This isn’t a story of mine but the guest story is, a customer of a friend of mine, he was told that he had to have a UPS that was capable of supporting the entire machine room so they can support 400 users continuously for a working day or something. And my friend said, “OK, but it’s going to cost you a lot of money. Where are these users?” And they said, “Well they are in the building.” “We do have a building like UPS that will support you for eight working hours.” “Oh no, we don’t do that.” So how are the users going to get to this big system keeping running? Well, they’re not.

So they hadn’t thought through the problem. They hadn’t decided – they still put the UPS in because that was what they decided to do. But if you don’t think about this stuff then you don’t come to the right conclusions. Here’s the real reason it’s a bad idea: complexity is a bad thing. It’s a bad thing for a whole load of reasons. The simplest thing is that it’s more expensive. If you always have two of everything, at least, then it will cost you more.

It’s much harder to maintain. It’s not just twice as hard to maintain; I mean physically there are twice as many things to screw into the rack and cool and clean and that kind of stuff. But it’s also just more – there are more wires and it’s much more difficult to understand and way harder to hand over. You may understand it. You may even document it. But the guy that comes in six months after you is going to have a much harder time understanding what you’ve built if it’s something complicated.

*Activity*
Answer these questions from the reading text above.
(a) How many users was the machine-room UPS supposed to support?
(b) How long could the building-wide UPS mentioned by the friend keep running?
(c) What does the text call the simplest reason that complexity is a bad thing?

*Supplied material*

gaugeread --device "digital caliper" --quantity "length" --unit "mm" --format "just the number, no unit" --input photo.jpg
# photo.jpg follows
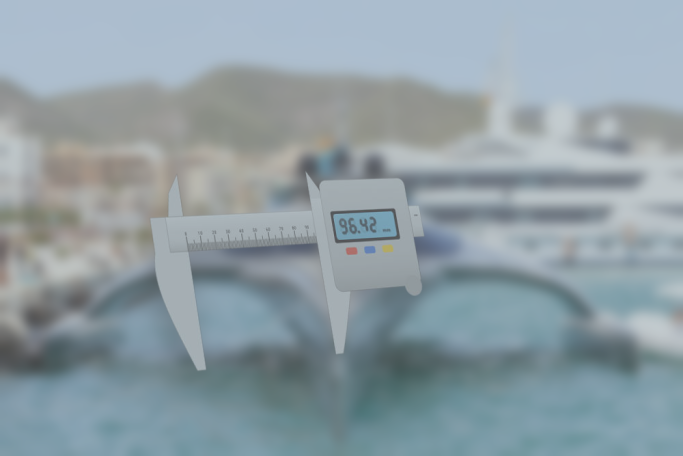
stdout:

*Written response*
(a) 400 users
(b) Eight working hours
(c) It's more expensive